将Unicode字符串“ \\ u0063”转换为“ c”

[英]converting string of unicode “\u0063” into “c”

I'm doing some cryptoanalysis homework and was trying to write code that does a + b = c. 我正在做一些密码分析作业,并试图编写执行a + b = c的代码。 My idea was to use unicode. 我的想法是使用unicode。 b +(ba) = c. b +(ba)= c。 Problem is my code returns a the unicode value of c not the String "c" and I can't convert it. 问题是我的代码返回了c的unicode值而不是字符串“ c”,并且我无法将其转换。

Please can someone explain the difference between the string below called unicode and those called test and test2? 请问有人可以解释下面称为unicode的字符串与称为test和test2的字符串之间的区别吗? Also is there any way I could get the string unicodeOfC to print "c"? 还有什么办法可以使字符串unicodeOfC打印“ c”?

//this calculates the unicode value for c
String unicodeOfC = ("\\u" + Integer.toHexString('b'+('b'-'a') | 0x10000).substring(1));

//this prints \u0063
System.out.println(unicodeOfC);

String test = "\u0063";

//this prints c
System.out.println(test);

//this is false
System.out.println(test.equals(unicodeOfC));

String test2 = "\u0063";
//this is true
System.out.println(test.equals(test2));

There is no difference between test and test2 . testtest2之间没有区别。 They are both String literals referring to the same String . 它们都是引用同一个String String 文字 This String literal is made up of a unicode escape . String文字由unicode转义符组成

A compiler for the Java programming language ("Java compiler") first recognizes Unicode escapes in its input, translating the ASCII characters \\u\u003c/code> followed by four hexadecimal digits to the UTF-16 code unit (§3.1) for the indicated hexadecimal value , and passing all other characters unchanged. 用于Java编程语言的编译器(“ Java编译器”)首先识别其输入中的Unicode转义, 将ASCII字符\\u\u003c/code>紧跟其后的四个十六进制数字转换为UTF-16代码单元(第3.1节)以表示所指示的十六进制值 ,并且传递所有其他字符不变。

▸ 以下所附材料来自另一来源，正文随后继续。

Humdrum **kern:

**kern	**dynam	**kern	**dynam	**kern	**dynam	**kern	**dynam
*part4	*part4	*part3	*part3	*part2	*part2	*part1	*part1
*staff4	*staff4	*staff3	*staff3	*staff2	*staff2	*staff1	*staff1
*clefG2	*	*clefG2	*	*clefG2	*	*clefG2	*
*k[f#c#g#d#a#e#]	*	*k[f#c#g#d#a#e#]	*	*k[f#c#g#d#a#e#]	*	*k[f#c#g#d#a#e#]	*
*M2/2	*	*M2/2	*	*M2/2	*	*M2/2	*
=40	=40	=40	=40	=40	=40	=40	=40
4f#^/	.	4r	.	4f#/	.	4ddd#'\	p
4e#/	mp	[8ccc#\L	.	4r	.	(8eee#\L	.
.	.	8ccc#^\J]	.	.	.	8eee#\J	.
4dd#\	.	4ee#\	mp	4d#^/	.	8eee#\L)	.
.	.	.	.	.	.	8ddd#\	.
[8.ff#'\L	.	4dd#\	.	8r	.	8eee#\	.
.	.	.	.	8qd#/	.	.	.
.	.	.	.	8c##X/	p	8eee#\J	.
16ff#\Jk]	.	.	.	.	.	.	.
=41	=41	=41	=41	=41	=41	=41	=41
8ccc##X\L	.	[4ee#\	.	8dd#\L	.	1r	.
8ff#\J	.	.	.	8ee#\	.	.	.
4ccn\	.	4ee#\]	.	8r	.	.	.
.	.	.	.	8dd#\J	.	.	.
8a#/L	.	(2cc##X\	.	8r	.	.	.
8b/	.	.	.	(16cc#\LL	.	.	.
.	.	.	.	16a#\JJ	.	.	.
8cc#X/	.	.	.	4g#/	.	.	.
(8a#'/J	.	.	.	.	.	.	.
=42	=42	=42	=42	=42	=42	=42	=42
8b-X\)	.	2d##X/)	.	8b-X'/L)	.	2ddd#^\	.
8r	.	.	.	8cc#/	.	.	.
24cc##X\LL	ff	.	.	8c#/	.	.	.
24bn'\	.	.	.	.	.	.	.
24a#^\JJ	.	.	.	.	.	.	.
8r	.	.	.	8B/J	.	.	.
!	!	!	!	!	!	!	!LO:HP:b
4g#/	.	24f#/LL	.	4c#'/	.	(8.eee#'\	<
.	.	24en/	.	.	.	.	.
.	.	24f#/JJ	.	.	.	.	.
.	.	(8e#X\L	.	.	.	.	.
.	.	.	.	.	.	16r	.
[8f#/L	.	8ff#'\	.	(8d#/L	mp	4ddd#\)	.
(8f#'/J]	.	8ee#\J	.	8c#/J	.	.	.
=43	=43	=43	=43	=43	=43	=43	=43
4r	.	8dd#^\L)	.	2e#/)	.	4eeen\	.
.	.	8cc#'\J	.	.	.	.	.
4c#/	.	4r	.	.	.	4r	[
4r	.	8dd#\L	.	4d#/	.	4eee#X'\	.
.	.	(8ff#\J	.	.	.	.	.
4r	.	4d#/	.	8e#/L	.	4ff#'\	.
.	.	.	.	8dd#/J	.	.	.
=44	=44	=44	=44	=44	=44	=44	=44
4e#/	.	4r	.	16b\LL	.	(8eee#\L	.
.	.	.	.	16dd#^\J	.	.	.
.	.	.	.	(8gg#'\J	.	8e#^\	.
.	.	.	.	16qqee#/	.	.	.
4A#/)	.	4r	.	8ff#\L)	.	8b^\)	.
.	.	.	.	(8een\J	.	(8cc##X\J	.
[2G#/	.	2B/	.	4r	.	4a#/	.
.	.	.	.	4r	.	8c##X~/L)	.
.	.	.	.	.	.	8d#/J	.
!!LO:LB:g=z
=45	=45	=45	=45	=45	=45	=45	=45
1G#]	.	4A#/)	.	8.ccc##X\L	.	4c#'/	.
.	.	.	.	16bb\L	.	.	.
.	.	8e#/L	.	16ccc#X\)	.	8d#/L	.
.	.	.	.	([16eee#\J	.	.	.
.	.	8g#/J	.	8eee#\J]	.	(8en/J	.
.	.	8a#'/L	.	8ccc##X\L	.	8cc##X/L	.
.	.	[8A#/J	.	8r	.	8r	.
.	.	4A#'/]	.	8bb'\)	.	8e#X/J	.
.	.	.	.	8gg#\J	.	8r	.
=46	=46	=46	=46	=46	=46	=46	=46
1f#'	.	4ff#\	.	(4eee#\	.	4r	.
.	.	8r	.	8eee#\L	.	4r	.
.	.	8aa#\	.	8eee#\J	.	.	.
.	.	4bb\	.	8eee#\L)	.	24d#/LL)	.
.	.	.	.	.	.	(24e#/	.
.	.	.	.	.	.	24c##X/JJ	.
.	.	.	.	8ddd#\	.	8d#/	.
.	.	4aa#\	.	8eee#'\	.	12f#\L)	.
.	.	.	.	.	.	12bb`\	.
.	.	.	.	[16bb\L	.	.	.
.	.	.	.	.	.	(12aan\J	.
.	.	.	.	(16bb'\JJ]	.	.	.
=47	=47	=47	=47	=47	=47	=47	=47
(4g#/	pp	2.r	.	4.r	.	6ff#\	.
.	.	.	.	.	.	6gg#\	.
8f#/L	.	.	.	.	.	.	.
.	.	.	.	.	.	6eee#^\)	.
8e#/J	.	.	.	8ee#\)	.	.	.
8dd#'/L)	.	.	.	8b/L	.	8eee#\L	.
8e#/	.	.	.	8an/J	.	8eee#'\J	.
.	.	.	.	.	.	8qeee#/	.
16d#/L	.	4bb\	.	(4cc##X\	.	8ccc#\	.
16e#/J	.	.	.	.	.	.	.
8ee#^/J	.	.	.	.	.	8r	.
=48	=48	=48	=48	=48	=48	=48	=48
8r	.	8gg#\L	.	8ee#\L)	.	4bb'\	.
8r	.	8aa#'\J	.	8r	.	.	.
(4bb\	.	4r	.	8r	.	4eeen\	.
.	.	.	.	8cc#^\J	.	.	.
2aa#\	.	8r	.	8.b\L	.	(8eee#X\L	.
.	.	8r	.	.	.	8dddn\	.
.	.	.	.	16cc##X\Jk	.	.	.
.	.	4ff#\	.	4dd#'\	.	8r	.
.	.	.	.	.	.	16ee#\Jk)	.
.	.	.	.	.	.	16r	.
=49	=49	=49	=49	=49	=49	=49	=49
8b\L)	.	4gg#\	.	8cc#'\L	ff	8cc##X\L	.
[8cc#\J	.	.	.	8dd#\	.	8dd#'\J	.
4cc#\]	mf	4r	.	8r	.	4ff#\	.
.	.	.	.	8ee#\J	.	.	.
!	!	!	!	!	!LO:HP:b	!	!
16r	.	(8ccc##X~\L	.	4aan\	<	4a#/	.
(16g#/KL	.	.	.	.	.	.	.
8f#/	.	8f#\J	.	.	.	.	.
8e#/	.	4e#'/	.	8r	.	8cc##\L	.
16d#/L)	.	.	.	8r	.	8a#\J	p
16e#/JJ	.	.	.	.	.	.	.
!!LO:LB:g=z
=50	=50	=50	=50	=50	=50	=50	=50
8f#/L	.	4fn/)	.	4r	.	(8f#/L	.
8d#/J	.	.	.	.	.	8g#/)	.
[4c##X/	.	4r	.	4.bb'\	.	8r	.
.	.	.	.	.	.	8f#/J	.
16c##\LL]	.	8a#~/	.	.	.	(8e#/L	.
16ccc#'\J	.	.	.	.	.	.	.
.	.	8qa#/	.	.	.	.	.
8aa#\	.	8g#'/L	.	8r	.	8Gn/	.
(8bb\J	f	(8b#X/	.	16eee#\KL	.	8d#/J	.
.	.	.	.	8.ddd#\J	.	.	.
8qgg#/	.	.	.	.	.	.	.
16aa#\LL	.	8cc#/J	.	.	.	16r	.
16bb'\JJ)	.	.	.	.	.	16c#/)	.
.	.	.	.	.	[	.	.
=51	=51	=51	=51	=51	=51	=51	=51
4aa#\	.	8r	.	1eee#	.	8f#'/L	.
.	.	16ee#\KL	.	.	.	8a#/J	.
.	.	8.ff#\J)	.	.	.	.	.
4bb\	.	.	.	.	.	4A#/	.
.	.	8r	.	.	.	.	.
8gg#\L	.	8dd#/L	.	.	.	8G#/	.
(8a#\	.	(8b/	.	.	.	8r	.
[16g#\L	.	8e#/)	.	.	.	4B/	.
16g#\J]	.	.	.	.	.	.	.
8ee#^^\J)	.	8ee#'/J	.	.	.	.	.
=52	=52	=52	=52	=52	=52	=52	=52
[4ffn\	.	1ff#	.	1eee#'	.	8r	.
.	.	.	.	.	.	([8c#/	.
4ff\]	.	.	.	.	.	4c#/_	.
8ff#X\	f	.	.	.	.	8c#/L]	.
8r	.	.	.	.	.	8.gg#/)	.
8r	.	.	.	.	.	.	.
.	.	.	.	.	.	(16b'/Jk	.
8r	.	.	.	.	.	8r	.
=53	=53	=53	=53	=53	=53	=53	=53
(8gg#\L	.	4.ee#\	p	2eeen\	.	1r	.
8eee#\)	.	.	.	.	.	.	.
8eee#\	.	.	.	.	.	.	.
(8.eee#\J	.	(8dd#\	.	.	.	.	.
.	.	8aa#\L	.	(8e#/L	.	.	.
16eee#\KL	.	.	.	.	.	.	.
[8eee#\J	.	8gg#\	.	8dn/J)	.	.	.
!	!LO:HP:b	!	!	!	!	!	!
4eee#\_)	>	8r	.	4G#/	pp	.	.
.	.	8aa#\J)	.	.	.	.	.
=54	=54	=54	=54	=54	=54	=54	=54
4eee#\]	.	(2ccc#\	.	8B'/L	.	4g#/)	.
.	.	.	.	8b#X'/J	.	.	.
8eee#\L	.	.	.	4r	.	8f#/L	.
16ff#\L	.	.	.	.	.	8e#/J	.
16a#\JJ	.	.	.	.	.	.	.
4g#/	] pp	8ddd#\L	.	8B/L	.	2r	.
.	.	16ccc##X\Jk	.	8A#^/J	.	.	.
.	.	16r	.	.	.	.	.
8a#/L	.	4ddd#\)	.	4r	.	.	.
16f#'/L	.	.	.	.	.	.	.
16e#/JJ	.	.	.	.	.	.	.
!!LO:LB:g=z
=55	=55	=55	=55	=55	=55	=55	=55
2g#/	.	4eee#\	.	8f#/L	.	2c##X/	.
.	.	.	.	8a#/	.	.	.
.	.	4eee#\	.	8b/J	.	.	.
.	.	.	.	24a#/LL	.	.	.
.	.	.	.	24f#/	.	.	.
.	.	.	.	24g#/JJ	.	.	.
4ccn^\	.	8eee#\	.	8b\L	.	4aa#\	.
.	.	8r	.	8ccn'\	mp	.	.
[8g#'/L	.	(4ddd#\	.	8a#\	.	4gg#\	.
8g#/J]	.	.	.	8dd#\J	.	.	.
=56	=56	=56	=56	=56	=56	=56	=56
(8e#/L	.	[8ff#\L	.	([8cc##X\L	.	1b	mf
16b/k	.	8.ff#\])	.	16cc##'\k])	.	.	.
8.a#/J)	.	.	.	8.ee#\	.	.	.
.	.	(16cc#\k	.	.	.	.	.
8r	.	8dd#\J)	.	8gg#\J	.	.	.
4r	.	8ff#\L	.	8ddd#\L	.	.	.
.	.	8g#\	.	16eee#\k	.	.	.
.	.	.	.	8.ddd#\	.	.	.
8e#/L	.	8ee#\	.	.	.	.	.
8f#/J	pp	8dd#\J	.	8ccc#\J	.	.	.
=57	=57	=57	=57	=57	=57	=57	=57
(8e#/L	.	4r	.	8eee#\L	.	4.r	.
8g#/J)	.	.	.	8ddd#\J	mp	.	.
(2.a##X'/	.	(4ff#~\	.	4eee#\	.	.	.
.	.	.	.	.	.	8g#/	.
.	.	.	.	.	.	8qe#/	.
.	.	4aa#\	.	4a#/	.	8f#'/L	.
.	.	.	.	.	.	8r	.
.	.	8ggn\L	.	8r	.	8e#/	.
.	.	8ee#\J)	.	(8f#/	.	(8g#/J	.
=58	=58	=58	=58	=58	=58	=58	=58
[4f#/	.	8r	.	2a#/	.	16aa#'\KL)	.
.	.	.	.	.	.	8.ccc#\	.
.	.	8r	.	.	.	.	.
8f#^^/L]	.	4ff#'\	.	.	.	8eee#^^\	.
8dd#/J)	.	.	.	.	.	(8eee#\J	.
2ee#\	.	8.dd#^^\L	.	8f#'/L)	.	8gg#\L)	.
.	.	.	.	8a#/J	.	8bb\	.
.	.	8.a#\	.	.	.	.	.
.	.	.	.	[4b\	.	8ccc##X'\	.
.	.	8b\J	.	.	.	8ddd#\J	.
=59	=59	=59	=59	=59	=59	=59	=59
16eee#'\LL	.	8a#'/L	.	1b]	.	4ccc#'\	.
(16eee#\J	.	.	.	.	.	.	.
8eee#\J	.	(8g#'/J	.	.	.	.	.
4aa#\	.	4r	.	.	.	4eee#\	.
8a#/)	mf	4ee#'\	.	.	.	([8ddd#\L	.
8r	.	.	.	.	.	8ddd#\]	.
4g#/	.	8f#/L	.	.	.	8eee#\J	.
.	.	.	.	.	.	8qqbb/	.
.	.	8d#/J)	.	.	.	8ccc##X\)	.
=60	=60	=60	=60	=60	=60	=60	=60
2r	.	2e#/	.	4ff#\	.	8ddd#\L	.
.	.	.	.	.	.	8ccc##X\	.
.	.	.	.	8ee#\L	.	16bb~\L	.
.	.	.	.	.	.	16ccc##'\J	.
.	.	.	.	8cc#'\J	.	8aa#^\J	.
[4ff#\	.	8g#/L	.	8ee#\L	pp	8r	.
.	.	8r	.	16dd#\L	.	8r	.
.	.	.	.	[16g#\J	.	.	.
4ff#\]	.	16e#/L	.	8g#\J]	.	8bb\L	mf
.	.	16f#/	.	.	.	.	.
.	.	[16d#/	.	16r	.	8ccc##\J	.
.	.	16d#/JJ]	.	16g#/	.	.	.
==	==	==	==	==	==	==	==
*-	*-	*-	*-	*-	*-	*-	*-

So the compiler will translate this unicode escape and convert it to the corresponding UTF-16 code unit. 因此,编译器将转换此unicode转义并将其转换为相应的UTF-16代码单元。 That is, the unicode escape \c translates to the character c . 也就是说,Unicode转义\c转换为字符c

In this 在这个

String unicodeOfC = ("\\u" + Integer.toHexString('b'+('b'-'a') | 0x10000).substring(1));

the String literal "\\\\u\u0026quot; (which uses a \\ character to escape a \\ character) has a runtime value of \\u\u003c/code> , ie. String文字"\\\\u\u0026quot; (使用\\字符转义\\字符)的运行时值为\\u\u003c/code> ,即。 the two character \\ and u . 两个字符\\u That String is concatenated with the result of invoking toHexString(..) . String与调用toHexString(..)的结果连接在一起。 You then invoke substring on the resulting String and assign its result to unicodeOfC . 然后,您在结果String上调用substring String并将其结果分配给unicodeOfC So the String value is \c , ie. 因此, String值为\c ,即。 the 6 characters \\ , u , 0 , 0 , 6 , and 3 . 的6个字符\\u006 ,和3

Also is there any way I could get the string unicodeOfC to print "c"? 还有什么办法可以使字符串unicodeOfC打印“ c”?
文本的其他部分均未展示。